I don't believe in New Years Resolutions. On the other hand, I do believe that every big success begins with an expertly crafted plan. Starting the year off with a clear picture of where you are going and how to get there will help to reinforce new habits while they become part of your routine, and eventually part of your psyche as an athlete. On January 1st, instead of resolving to do a bunch of things that you'll forget about over the course of the next month, block out a few hours, sit down, and make a plan using the following four ideas:
1. Set Goals - Start by setting your goals for 2016 and beyond. This can be one of the most daunting parts of the process, because writing down your goals means that you might fail. Despite this, if you don't set goals that scare you, you'll never even begin to realize your potential, so dream big, keep them private if it scares you to share them, but write them down so that you know what you're planning for.
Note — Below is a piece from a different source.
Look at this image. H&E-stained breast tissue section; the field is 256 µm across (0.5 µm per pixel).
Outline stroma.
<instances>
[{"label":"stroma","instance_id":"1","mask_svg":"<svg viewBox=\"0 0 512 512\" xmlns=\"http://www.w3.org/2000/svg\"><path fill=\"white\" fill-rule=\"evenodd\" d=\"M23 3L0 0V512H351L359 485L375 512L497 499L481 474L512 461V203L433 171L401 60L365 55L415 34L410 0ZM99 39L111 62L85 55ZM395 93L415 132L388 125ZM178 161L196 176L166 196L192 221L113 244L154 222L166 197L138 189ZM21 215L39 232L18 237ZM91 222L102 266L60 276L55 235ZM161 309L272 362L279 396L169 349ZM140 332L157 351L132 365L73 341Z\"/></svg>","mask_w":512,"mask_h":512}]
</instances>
For help setting functional goals, be sure to check out our Goal Setting Worksheet available on the Sailor Resources page under the "How To" section. It's never too early to start setting goals so think long term!
2. Plan ahead - Instead of setting a goal and hoping to achieve it, set a goal and PLAN to achieve it! Setting a detailed plan in place to achieve your goal is a super important part of the process of success because it provides you with a document to check in on every few weeks to see whether or not you are on track to achieve your goals. Your plan should focus on the granular details of how you are going to achieve your goals. What skills do you need to acquire? What drills will you need to do to develop those skills as quickly as possible? How much time will it take? Is that amount of time commitment realistic? If not, how can you make your training more effective? To help put together a bulletproof plan, and keep track of your progress in the new year, check out our Hours Tracker Template here.
3. Stick to the 70:30 Rule - As you put together your plan, it's important to keep the 70:30 rule in mind: at least 70% of your time on the water should be spent training, while 30% should be spent racing. Racing should be viewed as an opportunity to demonstrate and experiment with new techniques that you learn in practice, NOT a time to develop new skills. Color coding your plan (see step 2) can really help to visualize whether you're getting enough practice time!
4. Put In Hours Alone - While a lot of people believe that sailing against other boats leads to faster improvement, and this can sometimes pay out, in the long run, rising to the top requires hours to be spent on your own, putting in the hard work.
Wishing everyone a productive New Year!